24. Use of the specific binding molecule of any one of claims 1 to 16, the specific binding molecule anti-CD 3 fusion molecule of claim 17 or claim 18, the nucleic acid of claim 19, the cell of claim 21 or 22, and/or the pharmaceutical composition of claim 23 in medicine, preferably in a human subject.

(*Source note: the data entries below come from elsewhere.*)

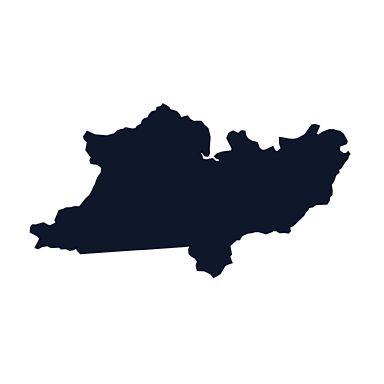 Montenegro, Rio Grande do Sul, Brazil, rotated 299°
{"feature_id": "56859067B94353627471018", "entity_name": "Montenegro", "entity_type": "district", "adm_level": 2, "iso_a3": "BRA", "parent_name": "Brazil", "parent_adm1": "Rio Grande do Sul", "projection": "mercator", "projection_center": [-51.488, -29.71], "detail": "fine", "context": "isolated", "style": "filled", "palette": "ink", "viewbox_px": 384, "rotation_deg": 299, "n_neighbors": 0, "source": "geoboundaries", "source_scale": "gbopen_adm2", "svg_char_len": 2781}
<svg xmlns="http://www.w3.org/2000/svg" viewBox="0 0 384 384"><g transform="rotate(299 192 192)"><path d="M67.5,82.0L67.9,84.7L71.8,87.2L75.3,91.7L75.3,95.6L79.6,102.7L78.9,105.2L80.6,107.4L81.8,110.2L81.8,112.8L83.5,115.5L86.9,118.0L85.3,120.7L84.2,124.3L114.5,170.9L119.4,178.8L140.5,211.2L144.3,216.6L140.3,217.1L136.7,219.5L135.9,222.6L135.9,226.7L134.3,230.5L129.7,231.6L126.2,234.7L129.3,241.1L129.6,248.3L127.8,252.3L134.1,256.0L143.7,256.4L146.4,258.2L149.5,261.1L153.5,256.1L156.6,256.5L163.3,250.9L167.3,252.3L172.2,254.1L173.4,256.6L177.0,256.6L179.3,257.5L183.4,260.7L185.3,263.5L188.0,266.2L189.8,269.3L191.5,276.9L195.3,280.2L197.8,281.8L199.3,284.5L199.1,288.5L201.6,292.2L203.1,296.2L205.4,296.8L208.7,294.2L211.5,296.6L225.6,300.9L229.2,300.8L232.5,301.8L235.1,301.6L237.7,304.7L241.1,306.2L243.5,310.1L247.0,315.8L250.9,315.9L254.6,314.6L257.5,315.5L260.7,314.0L263.0,312.3L265.9,310.0L270.2,310.5L276.2,309.4L280.5,310.8L282.9,309.0L284.8,310.4L293.3,311.0L296.9,311.9L299.3,311.0L301.6,311.5L302.8,309.1L300.4,308.4L298.8,305.9L299.4,300.9L303.6,298.6L309.1,303.4L311.4,303.1L313.3,300.2L315.9,296.1L316.5,292.3L314.8,285.3L312.9,282.0L307.6,277.5L302.7,275.0L302.8,272.1L311.4,271.3L310.5,266.8L308.4,264.4L304.1,263.9L296.8,263.1L289.6,258.4L286.9,255.1L285.0,251.0L283.5,246.3L282.1,242.4L277.1,245.1L273.4,249.1L268.8,247.5L267.8,244.7L270.8,240.8L265.9,237.4L263.8,235.8L262.3,233.2L262.7,229.6L266.7,225.1L265.3,219.7L265.4,214.9L267.4,211.3L270.7,208.8L269.3,205.6L265.4,204.2L265.1,198.4L261.1,195.9L256.1,196.5L249.7,206.0L247.3,207.0L245.7,205.0L241.6,199.4L237.5,195.6L234.1,194.6L233.6,197.5L234.5,200.9L232.0,201.1L230.0,198.5L231.0,193.8L226.7,188.9L225.8,185.3L228.2,183.1L229.6,180.5L232.5,180.8L230.0,185.5L231.1,188.4L234.1,188.4L238.0,186.0L243.7,183.3L248.6,181.1L255.0,175.3L256.3,169.9L258.1,165.9L256.1,162.1L254.4,159.8L254.3,155.7L256.1,151.2L253.5,148.5L251.1,146.5L253.6,143.0L254.7,139.2L253.2,133.0L254.6,130.8L254.8,127.5L254.7,123.9L252.0,123.8L248.9,120.6L245.6,121.5L242.6,118.2L238.6,117.3L235.4,117.8L232.8,114.9L230.4,114.2L226.7,114.9L222.9,112.4L220.1,112.2L218.0,109.5L217.0,106.6L215.9,102.9L213.5,101.8L211.8,99.4L209.2,97.3L204.9,95.8L201.8,92.6L199.7,90.6L194.7,79.4L194.1,71.0L190.8,70.8L188.0,70.5L186.0,72.5L185.0,76.5L181.1,77.8L177.4,79.0L173.6,87.3L170.3,87.6L168.3,89.6L169.1,92.3L170.3,95.0L170.3,98.6L169.6,101.5L167.4,102.4L165.1,103.3L162.8,103.2L159.1,102.7L155.5,103.2L151.9,103.9L148.4,103.8L146.0,104.2L142.8,104.3L139.4,104.2L137.2,103.6L134.9,102.7L124.3,100.9L122.1,96.5L119.5,94.0L116.8,89.6L114.1,87.9L111.3,84.9L101.1,86.0L99.2,88.3L93.2,84.3L92.9,81.4L92.8,77.0L87.3,71.5L85.8,68.5L83.1,68.1L78.7,70.1L78.9,78.1L77.5,81.7L67.5,82.0Z" fill="#0f172a" stroke="#020617" stroke-width="1.5"/></g></svg>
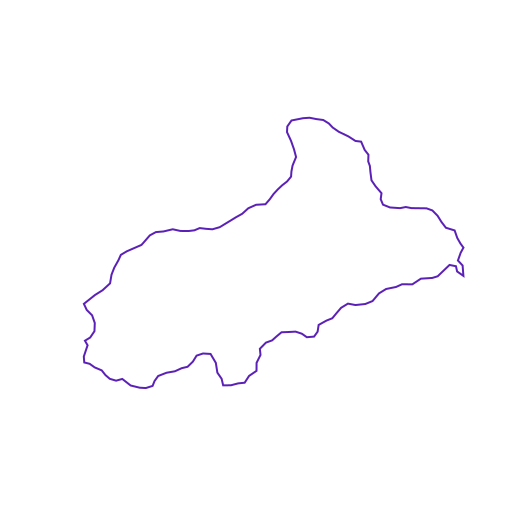 Lavrinhas, São Paulo, Brazil, rotated 70°
{"feature_id": "56859067B26910612895696", "entity_name": "Lavrinhas", "entity_type": "district", "adm_level": 2, "iso_a3": "BRA", "parent_name": "Brazil", "parent_adm1": "São Paulo", "projection": "natural_earth1", "projection_center": [-44.888, -22.522], "detail": "fine", "context": "isolated", "style": "outline", "palette": "violet", "viewbox_px": 512, "rotation_deg": 70, "n_neighbors": 0, "source": "geoboundaries", "source_scale": "gbopen_adm2", "svg_char_len": 1992}
<svg xmlns="http://www.w3.org/2000/svg" viewBox="0 0 512 512"><g transform="rotate(70 256 256)"><path d="M142.6,164.7L140.8,176.3L145.0,182.3L150.2,184.5L159.7,183.7L168.8,183.8L176.7,184.5L183.5,190.7L188.7,193.8L193.4,195.9L196.6,201.3L198.5,207.2L200.9,212.8L203.8,218.4L207.3,223.5L210.6,229.4L207.9,238.4L208.5,246.9L211.6,254.5L212.8,261.9L214.2,268.7L216.5,280.3L216.0,287.8L213.4,293.6L210.5,299.4L210.8,305.1L209.5,310.7L206.6,318.5L202.4,325.1L201.3,334.5L199.3,341.9L200.3,348.7L203.3,354.1L206.4,359.8L206.9,367.8L207.4,375.8L208.7,382.6L213.0,386.8L218.5,393.2L224.2,398.2L231.8,402.5L235.7,411.9L237.6,420.7L242.1,434.1L248.8,433.5L255.7,430.3L263.8,430.4L271.4,433.5L275.9,439.7L277.1,445.7L282.3,444.8L291.6,452.2L297.3,453.8L300.4,449.2L305.5,445.7L310.7,440.1L316.4,438.2L321.4,435.4L325.3,430.1L325.8,423.7L334.8,418.1L340.0,410.3L342.4,404.7L342.7,397.6L338.8,394.1L335.3,389.0L335.1,380.0L336.6,371.6L336.0,364.2L336.7,358.2L333.7,351.5L329.3,345.9L329.5,339.1L332.5,332.2L342.7,330.3L352.4,332.2L359.6,330.3L366.3,331.1L368.9,323.8L369.6,316.3L371.2,310.0L366.3,303.5L364.1,294.8L356.6,292.0L350.5,285.6L344.5,284.1L340.8,276.3L340.8,269.7L338.7,264.5L336.4,258.1L338.5,251.6L340.6,244.7L344.7,239.5L349.7,236.0L351.6,229.0L348.2,224.0L342.2,220.7L340.8,211.9L340.6,205.6L337.2,199.8L333.8,193.8L332.2,185.9L336.1,179.3L338.5,169.7L338.2,161.9L333.2,153.2L331.5,145.0L333.0,135.0L332.5,128.4L336.1,118.8L333.7,108.8L336.9,97.9L337.2,92.2L333.8,84.5L330.6,77.2L334.0,71.6L339.3,72.3L345.6,67.9L335.6,65.1L329.3,67.8L323.0,62.6L319.1,58.2L314.3,59.6L307.9,60.7L299.9,60.6L294.4,67.9L287.4,70.1L280.3,71.6L273.5,74.7L269.5,79.5L264.2,93.5L261.2,98.5L260.3,104.3L256.2,113.5L251.2,119.1L245.3,119.4L239.9,116.6L231.4,119.8L224.4,121.6L216.0,119.7L210.3,118.2L205.5,118.2L199.3,115.7L193.5,117.6L184.5,118.1L181.9,123.2L175.3,128.2L167.6,135.7L161.5,140.0L156.4,142.2L151.2,146.3L147.9,152.6L144.4,158.4L142.6,164.7Z" fill="none" stroke="#5b21b6" stroke-width="2"/></g></svg>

25. Use of the specific binding molecule of any one of claims 1 to 16, the specific binding molecule anti-CD 3 fusion molecule of claim 17 or claim 18, the nucleic acid of claim 19, the cell of claim 21 or 22, and/or the pharmaceutical composition of claim 23 in a method for the treatment of cancer or tumor, preferably in a human subject.

26. A method of treating a human subject having a cancer or tumor, the method comprising administering to the subject in need thereof a pharmaceutically effective dose of the pharmaceutical composition of claim 23.

27. A method of producing a specific binding molecule according to any one of claims 1 to 16 or a specific binding molecule anti-CD 3 fusion molecule according to claim 17 or claim 18, the method comprising: a) maintaining the cell of claim 21 or 22 under optimal conditions for expression of the specifically binding molecular chain; and b) isolating the specifically binding molecule chain.